Advertising technology revenue is set to grow over 300% by 2020 — up from $30 billion in 2015 to $100 billion by 2020 — according to a new Ad Tech Vendor Benchmark report from Technology Business Research (TBR), a technology market research and consulting firm.
The growth will be spurred by advertisers’ continued shift toward digital formats and the rise of self-serve platform offerings, per TBR. “End users are ramping up ad tech investments,” TBR wrote in a release.
“Marketers and agencies are shifting to ad tech to plan, execute and optimize multichannel digital campaigns,” stated Seth Ulinski, senior analyst at TBR. “Increased digital ad spending, programmatic technologies and SaaS fuel ad tech market growth.”
The $100 billion estimates look at the ad tech ecosystem from the macro level. In other words, TBR projects all ad tech vendors to have a combined net revenue of $100 billion by 2020. But TBR also studied 20 “key vendors” to set benchmarks for individual companies.
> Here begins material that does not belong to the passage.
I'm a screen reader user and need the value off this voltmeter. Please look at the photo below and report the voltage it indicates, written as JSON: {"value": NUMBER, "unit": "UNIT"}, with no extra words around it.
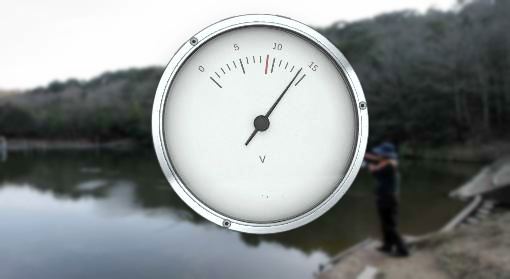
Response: {"value": 14, "unit": "V"}
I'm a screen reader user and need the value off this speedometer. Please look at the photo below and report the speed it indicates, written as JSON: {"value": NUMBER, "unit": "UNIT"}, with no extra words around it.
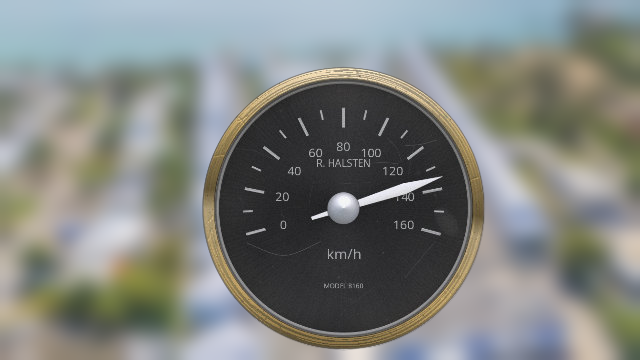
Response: {"value": 135, "unit": "km/h"}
“We had to start somewhere,” expressed Ulinski to Real-Time Daily. “There are so many vendors in the market. We had to create a taxonomy and some segments.”
TBR decided to create four segments: demand-side platforms (DSPs), ad exchanges, data management platforms (DMPs) and hybrid platforms. Vendors studied include Adobe, AppNexus, Criteo, Turn, Google and Rubicon Project.
TBR then looked at some basic company indicators, such as net revenue, head count and office locations. For the private companies, Ulinski said TBR did “a lot of modeling to figure out who was doing what.”
“In a nutshell, we looked at the business metrics behind all these vendors,” remarked Ulinski. “How are they making money? Is it a managed service model, self-service model, or both? Any component of arbitrage? We also looked at geographic footprint, and headcount and revenues in those different regions.”
Moving forward, Ulinski said TBR plans to release ad tech vendor studies twice a year, beginning in a few months with a look at the first half of 2015. The research and consulting firm is also looking into adding benchmarks for ad tech’s cousin — marketing technology, i.e. enterprise marketing systems.